Maioria com o 2º ciclo

 

Quanto à distribuição percentual dos TCO por habilitações literárias, a grande maioria tinha entre o 2º ciclo do ensino básico e o ensino secundário, profissional e pós-secundário (72,3%), em 2016 (71,8%) e melhorou em relação a 2015.

Os TCO que possuíam habilitações iguais e superiores a licenciatura representavam 12,7% do total em 2017, registando-se uma variação positiva na ordem dos 1,1 pontos percentuais, em relação ao ano anterior.

Relativamente à antiguidade, 45,1% do total de trabalhadores permanecia nas empresas há menos de 5 anos. 

Nas empresas, há 20 e mais anos, estavam apenas 13,1% do total de trabalhadores.

 

58% são qualificados

 

Observando os níveis de qualificação, verifica-se que 58,2% dos TCO eram profissionais qualificados e semiqualificados (58,4% em 2016 e 59,5% em 2015) e que os quadros médios e superiores representavam 12,2% desses, uma ligeira subida, relativamente aos 11,2% e 11,1% registados em 2016 e 2015, respectivamente.

Em 2017, 37,6% dos TCO tinham menos de 35 anos e apenas 9,8% mais de 54; o primeiro grupo etário tem perdido ligeiramente o seu peso relativo (uma vez que representava 37,7% e 38,3% dos TCO em 2016 e 2015, respectivamente) e o segundo tem ganho (representava 9,5% em 2016 e 9,3% em 2015).

Considerando as profissões dos TCO, as que mais se destacaram em 2017 foram as dos trabalhadores dos serviços pessoais e vendedores, as dos trabalhadores não qualificados e as dos trabalhadores qualificados da indústria. 

Estes três grupos representaram 59,7% dos TCO, peso relativo semelhante que já se verificava em 2016 (60,1%).

Os valores relativos à duração do trabalho dizem respeito aos TCO para os quais se conhece a situação de duração do trabalho, e estão relacionados com a variável remuneração.

O período normal de trabalho que abrange o maior número de TCO a tempo completo e parcial foi o das 36 a 40 horas semanais, com 85,7% dos TCO. 

A duração média semanal do trabalho efectuado a tempo completo e parcial, nesse período, foi de 34,17 horas em 2017, observando-se variações residuais em relação aos anos anteriores.

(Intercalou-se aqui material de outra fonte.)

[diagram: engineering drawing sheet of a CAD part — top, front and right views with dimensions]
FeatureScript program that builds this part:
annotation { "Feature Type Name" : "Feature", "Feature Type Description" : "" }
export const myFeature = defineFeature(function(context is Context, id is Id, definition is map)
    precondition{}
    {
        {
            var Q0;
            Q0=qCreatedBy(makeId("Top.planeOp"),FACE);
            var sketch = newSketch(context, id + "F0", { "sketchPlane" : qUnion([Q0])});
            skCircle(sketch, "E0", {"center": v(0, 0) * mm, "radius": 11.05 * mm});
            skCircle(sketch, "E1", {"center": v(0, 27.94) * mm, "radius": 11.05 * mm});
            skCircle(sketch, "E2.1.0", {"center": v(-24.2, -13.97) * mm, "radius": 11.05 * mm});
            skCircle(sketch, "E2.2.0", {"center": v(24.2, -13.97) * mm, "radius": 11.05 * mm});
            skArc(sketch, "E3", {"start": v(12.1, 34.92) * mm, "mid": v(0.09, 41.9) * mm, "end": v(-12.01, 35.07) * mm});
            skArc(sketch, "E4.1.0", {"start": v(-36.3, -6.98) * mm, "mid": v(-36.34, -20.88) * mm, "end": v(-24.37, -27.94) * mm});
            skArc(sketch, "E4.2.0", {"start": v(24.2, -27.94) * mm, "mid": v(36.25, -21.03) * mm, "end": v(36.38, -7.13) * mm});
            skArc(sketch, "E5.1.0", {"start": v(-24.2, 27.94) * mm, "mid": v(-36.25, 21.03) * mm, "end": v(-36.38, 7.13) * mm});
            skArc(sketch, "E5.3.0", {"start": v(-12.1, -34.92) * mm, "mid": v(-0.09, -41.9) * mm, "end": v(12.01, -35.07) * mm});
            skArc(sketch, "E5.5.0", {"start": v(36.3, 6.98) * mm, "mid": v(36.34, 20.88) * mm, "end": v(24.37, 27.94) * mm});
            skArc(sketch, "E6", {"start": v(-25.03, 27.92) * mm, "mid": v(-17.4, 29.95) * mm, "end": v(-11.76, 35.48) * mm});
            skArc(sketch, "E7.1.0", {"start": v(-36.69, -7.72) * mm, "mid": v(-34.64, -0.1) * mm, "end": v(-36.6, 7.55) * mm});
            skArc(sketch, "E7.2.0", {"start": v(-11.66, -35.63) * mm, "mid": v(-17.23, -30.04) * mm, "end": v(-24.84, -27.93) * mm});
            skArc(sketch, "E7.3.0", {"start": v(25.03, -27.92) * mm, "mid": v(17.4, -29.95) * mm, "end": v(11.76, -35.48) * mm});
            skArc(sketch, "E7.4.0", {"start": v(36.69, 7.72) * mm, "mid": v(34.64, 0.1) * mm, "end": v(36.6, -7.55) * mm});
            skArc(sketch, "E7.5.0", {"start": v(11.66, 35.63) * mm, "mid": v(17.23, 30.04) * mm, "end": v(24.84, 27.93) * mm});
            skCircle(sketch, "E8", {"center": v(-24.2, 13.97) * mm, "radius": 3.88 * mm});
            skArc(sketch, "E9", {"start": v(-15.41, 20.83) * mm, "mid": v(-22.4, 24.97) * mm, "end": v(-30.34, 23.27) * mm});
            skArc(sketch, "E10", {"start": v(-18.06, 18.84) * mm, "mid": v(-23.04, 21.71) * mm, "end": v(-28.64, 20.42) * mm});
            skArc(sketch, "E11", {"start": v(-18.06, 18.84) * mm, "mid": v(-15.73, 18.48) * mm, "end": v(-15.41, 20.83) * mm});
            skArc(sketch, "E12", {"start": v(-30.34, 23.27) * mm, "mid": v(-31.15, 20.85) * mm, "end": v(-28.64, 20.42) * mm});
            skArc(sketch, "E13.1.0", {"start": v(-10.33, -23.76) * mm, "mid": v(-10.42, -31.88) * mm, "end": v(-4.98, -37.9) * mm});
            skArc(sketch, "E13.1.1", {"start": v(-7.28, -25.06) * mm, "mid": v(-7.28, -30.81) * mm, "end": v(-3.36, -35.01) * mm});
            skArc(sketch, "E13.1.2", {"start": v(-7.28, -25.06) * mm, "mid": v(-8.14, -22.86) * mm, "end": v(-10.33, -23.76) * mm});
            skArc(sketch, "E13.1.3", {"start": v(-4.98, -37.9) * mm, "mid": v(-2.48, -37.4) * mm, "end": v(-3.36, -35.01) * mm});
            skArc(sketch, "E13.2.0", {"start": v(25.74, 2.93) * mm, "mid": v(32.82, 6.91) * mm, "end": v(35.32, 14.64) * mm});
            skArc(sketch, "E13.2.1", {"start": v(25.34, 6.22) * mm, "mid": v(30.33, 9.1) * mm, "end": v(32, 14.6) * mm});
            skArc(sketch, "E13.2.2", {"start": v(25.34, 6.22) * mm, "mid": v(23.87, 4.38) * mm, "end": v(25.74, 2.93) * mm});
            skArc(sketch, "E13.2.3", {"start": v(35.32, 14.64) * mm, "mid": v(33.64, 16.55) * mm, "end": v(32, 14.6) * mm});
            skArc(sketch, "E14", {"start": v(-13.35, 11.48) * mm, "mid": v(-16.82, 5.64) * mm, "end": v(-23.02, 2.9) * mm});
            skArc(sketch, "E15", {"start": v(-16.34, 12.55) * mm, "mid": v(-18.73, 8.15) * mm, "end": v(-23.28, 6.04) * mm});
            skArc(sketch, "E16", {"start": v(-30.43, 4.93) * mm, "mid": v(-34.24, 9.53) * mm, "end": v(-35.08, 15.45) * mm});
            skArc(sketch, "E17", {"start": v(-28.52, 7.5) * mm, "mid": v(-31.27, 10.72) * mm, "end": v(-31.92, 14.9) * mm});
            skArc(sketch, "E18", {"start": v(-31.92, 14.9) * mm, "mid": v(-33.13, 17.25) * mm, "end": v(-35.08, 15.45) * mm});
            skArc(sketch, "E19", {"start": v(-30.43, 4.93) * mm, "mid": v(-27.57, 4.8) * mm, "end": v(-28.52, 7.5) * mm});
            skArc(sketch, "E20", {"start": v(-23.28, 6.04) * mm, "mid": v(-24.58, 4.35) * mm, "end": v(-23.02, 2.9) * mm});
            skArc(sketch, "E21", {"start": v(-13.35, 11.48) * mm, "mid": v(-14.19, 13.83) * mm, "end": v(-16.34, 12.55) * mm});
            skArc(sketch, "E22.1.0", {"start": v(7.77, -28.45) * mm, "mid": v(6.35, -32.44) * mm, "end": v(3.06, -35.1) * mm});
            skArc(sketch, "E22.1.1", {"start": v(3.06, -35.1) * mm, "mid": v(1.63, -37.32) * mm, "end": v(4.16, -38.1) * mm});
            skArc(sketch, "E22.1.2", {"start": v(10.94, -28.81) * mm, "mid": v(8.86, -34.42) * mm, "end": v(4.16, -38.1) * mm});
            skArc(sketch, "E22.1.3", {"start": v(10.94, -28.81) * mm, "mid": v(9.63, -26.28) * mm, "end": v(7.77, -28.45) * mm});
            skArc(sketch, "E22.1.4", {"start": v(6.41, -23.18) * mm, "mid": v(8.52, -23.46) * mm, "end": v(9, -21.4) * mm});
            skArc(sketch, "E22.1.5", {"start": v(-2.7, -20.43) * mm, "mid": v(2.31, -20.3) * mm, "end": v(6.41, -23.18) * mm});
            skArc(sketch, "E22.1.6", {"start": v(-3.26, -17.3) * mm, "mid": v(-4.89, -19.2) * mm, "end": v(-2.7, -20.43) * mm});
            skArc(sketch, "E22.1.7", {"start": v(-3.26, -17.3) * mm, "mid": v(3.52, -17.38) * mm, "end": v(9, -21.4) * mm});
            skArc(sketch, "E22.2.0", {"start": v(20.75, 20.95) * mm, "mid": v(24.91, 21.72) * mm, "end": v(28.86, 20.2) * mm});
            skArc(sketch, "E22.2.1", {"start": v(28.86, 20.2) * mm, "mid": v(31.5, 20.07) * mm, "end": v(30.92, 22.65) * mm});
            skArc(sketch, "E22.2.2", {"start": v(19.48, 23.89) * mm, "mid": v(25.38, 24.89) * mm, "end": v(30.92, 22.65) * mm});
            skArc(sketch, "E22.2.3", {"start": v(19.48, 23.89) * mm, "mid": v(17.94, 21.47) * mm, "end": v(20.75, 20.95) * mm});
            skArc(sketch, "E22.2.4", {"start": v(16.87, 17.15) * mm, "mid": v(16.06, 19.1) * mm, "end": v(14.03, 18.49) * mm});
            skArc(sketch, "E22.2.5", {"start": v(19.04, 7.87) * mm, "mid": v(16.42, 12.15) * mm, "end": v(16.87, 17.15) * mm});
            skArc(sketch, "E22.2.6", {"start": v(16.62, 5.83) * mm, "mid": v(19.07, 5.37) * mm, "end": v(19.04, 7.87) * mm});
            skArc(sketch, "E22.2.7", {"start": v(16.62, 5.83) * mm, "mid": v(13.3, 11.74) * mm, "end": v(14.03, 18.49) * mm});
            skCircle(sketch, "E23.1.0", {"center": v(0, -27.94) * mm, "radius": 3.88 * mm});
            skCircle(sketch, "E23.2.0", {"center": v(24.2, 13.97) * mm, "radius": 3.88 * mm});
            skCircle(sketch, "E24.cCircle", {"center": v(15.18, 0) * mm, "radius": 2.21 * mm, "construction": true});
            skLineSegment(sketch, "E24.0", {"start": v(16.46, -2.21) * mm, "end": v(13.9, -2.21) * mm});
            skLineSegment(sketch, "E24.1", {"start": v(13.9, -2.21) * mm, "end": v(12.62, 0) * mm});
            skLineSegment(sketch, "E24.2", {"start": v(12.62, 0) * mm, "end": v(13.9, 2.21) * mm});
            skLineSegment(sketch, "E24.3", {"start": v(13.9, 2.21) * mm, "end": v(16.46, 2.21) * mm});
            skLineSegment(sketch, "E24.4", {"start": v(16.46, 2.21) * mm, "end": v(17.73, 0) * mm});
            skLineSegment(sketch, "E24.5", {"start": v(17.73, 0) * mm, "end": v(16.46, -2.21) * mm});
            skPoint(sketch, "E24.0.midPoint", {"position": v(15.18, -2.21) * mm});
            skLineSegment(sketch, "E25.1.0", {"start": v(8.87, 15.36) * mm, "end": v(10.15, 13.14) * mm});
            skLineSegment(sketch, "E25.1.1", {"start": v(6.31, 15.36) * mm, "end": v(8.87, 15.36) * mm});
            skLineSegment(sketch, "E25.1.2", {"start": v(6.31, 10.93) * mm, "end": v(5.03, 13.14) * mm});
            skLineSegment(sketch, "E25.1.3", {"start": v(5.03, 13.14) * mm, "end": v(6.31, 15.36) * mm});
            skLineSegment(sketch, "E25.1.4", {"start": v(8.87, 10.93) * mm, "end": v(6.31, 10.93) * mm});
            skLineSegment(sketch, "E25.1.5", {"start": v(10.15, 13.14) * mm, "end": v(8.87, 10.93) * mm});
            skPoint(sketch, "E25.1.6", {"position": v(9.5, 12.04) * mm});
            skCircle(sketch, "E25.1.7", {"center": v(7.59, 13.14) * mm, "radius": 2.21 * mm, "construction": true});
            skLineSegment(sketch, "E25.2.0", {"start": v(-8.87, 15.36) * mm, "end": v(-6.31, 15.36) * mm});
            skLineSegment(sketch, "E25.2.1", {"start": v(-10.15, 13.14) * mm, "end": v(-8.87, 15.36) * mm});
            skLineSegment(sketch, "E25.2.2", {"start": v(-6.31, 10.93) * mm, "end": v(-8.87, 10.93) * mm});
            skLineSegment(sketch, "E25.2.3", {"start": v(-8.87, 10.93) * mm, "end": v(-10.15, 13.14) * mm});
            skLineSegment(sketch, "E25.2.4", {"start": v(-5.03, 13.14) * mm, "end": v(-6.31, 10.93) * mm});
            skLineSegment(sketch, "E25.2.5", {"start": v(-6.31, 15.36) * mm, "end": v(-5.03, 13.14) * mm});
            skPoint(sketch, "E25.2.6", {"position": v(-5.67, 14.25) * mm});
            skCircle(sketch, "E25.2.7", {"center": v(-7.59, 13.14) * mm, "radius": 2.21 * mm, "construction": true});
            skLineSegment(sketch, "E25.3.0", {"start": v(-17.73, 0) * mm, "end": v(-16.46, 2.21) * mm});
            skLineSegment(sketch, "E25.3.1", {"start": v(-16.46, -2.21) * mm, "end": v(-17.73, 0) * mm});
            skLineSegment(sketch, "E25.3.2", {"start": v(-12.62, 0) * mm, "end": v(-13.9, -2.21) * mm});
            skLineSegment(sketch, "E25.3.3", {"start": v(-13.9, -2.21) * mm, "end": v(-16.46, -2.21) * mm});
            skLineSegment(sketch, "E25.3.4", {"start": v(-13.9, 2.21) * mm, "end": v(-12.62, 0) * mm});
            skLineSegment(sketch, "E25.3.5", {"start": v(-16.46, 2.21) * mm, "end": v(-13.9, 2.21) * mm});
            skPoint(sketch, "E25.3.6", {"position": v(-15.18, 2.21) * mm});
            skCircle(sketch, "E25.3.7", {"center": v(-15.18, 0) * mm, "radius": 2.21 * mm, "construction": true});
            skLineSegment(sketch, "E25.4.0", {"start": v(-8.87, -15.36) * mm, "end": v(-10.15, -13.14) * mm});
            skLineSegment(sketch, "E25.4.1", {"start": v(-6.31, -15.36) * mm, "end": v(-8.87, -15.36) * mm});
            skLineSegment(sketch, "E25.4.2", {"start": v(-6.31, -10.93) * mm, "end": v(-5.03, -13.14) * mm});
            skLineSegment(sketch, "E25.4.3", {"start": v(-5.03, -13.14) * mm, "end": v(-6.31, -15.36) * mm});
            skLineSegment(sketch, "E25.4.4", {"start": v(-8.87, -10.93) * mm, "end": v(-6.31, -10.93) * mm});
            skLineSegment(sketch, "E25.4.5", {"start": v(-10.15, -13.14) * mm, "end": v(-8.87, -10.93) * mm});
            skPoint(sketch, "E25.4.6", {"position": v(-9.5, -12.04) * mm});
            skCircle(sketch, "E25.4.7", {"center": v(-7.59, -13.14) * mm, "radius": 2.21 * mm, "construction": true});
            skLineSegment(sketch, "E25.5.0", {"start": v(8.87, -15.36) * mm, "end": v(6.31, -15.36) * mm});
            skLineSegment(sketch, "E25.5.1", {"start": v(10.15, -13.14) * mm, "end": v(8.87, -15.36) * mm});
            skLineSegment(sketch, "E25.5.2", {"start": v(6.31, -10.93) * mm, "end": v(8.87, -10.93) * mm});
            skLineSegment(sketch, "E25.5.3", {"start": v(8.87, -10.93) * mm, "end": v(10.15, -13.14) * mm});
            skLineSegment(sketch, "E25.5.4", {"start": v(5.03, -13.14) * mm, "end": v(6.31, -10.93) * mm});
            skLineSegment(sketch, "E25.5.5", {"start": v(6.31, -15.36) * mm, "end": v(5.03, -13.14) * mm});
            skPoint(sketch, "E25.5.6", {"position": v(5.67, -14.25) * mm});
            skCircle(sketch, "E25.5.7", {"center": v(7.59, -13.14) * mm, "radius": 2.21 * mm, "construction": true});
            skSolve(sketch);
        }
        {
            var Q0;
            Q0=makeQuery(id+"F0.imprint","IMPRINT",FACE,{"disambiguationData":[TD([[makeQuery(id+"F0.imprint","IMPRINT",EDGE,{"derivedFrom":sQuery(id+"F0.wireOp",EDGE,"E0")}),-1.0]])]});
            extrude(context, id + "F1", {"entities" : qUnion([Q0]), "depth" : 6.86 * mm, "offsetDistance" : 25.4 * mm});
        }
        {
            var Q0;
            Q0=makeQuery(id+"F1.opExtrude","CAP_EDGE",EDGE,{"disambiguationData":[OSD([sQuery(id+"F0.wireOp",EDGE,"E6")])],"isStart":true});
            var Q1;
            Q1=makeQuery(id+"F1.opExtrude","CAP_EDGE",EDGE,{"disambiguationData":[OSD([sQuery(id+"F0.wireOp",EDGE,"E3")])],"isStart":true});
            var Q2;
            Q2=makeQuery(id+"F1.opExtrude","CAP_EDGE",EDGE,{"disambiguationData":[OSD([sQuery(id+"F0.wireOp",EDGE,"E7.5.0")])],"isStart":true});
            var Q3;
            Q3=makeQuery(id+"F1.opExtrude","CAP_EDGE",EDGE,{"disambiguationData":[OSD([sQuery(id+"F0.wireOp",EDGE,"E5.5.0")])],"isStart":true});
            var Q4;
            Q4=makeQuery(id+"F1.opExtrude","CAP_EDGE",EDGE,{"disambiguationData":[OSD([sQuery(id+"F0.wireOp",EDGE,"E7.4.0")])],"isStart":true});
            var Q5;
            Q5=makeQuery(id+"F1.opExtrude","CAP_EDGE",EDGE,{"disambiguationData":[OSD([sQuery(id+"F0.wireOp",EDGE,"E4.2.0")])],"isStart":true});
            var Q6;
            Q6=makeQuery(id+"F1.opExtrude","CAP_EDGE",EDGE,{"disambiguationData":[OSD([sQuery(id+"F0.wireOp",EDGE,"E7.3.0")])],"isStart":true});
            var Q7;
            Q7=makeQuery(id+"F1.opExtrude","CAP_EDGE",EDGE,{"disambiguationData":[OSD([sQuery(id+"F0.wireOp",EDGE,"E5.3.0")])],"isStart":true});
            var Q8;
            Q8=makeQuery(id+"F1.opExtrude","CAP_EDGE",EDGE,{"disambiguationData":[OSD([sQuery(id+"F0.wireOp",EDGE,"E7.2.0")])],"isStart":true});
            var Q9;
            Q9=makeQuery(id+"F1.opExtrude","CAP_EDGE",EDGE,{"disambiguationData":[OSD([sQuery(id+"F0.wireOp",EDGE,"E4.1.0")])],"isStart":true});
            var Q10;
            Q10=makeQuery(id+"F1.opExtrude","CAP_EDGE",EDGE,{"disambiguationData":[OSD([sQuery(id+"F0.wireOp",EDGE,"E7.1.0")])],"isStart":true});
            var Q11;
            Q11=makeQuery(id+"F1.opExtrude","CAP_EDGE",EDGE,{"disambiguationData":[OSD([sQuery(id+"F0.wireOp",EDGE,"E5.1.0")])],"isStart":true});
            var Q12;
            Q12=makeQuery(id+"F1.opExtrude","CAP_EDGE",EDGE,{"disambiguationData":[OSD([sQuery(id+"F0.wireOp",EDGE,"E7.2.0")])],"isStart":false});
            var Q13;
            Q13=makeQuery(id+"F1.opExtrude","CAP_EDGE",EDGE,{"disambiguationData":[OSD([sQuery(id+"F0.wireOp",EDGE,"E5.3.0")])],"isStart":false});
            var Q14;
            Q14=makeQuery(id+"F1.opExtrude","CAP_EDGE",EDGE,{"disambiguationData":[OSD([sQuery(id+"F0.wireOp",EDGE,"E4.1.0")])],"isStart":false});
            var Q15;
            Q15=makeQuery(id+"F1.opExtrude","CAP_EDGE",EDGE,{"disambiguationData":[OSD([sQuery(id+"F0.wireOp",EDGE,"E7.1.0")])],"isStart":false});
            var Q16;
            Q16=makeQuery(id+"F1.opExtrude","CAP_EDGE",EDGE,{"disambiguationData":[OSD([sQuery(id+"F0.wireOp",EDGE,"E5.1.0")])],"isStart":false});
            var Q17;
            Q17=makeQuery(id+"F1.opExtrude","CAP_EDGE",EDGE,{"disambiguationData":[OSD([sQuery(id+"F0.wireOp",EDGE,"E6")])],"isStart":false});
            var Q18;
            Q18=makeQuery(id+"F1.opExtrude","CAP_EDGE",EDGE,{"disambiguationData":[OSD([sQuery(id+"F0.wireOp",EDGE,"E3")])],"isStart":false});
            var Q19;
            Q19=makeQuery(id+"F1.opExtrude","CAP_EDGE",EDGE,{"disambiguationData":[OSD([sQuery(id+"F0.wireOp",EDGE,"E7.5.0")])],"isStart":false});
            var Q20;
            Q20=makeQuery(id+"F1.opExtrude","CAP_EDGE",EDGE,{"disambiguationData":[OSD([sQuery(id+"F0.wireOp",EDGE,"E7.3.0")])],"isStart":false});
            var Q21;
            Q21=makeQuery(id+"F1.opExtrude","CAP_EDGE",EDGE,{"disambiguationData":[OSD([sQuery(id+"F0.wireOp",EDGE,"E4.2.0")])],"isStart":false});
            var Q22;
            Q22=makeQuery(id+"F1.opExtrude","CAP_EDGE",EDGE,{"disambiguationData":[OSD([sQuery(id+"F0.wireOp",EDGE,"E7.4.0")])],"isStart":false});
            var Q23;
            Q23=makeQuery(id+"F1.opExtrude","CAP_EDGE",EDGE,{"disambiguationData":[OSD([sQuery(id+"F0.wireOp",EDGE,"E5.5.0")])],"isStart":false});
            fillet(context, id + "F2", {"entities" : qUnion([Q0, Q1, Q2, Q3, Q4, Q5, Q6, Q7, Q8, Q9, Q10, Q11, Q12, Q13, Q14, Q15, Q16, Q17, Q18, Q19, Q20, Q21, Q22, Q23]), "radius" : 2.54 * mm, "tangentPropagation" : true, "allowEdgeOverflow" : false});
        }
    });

 Considerando-se o período total, onde estão contempladas as horas extraordinárias, a duração média subiu para 34,62 horas (valor ligeiramente inferior ao registado em 2016), resultado de um total de 95 429 horas extraordinárias de trabalho efectuadas e que se traduz num acréscimo na ordem dos 22,8%, relativamente ao ano de 2016.

Os resultados apresentados para as remunerações mensais (base e ganho) dizem respeito às médias mensais devidas e pagas ao total de trabalhadores a tempo completo. 

Em 2017, a remuneração média mensal base total devida ascendeu a 829,07 euros (mais 23,02 euros do que em 2016 e mais 28,98 euros do que em 2015), e a paga foi de 806,93 euros. 

A desagregação por sexos demonstra um padrão que persiste e que se caracteriza pelo facto de os homens auferirem remunerações médias mensais base, tanto devidas como pagas, superiores às auferidas pelas mulheres. Quando considerado o ganho médio mensal, esse comportamento volta a confirmar-se.

De resto, a variável remuneração é abordada de forma exclusiva e mais detalhada numa publicação mais extensa designada de “Estrutura Remuneratória por Ilhas”, que este Observatório publica desde 2010.